In this study, metallic wood-based phase change material (MWM) with high performance anisotropic thermal conductivity and energy storage capacity was developed by impregnating wood with myristic acid, and subsequent introducing low melting point alloy (LMA) into the wood through a facile alternating high and low temperature heat treatment. The heat-driven LMA was rapidly squeezed into the cell lumens of the wood so as to effectively inhibit the leakage of the internal myristic acid during melting.
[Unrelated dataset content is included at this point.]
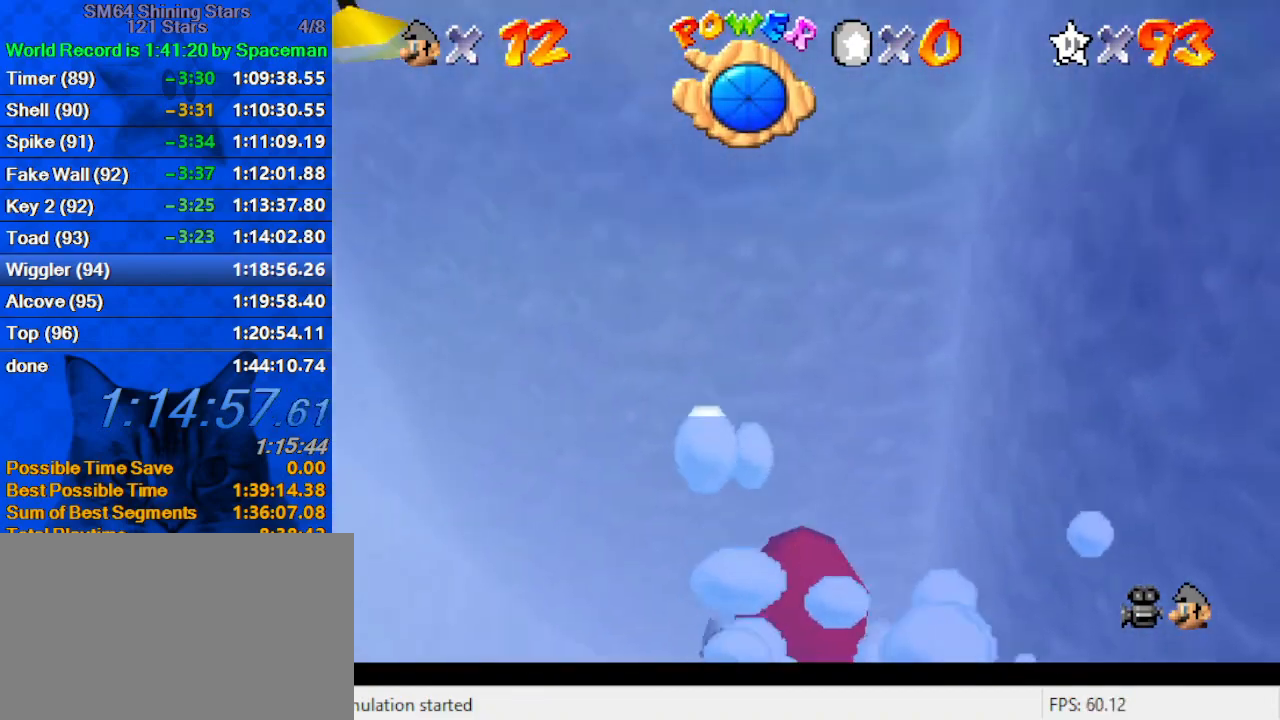
{"keys": [], "events": [[33, "shift", "down"], [233, "down", "down"], [267, "left", "down"], [400, "left", "up"], [400, "right", "down"], [400, "shift", "up"], [467, "down", "up"], [467, "right", "up"]]}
Benefited with the well-aligned and hierarchical porous structure, the filled LMA formed a continuous heat transfer network along the highly oriented transport tissue of wood, which could greatly reduce the interfacial thermal resistance and promote heat transfer. Compared with untreated wood, the thermal conductivity of MWM in longitudinal and radial directions were improved by more than 67 % and 75 %, respectively. In addition, it exhibited superior energy storage capability, with the latent heat of 90.23 J/g and 86.42 J/g during melting and solidification. The thermal stability and anti-leakage performance were satisfied. The phase change temperatures, enthalpies and chemical structure of MWM remained unchanged after 100 thermal cycles, demonstrating outstanding cycling reliability. With excellent energy storage performance and favourable thermal conductivity, the prepared MWM shows a promising application in energy saving buildings and solid wood floors. © 2024 Elsevier B.V.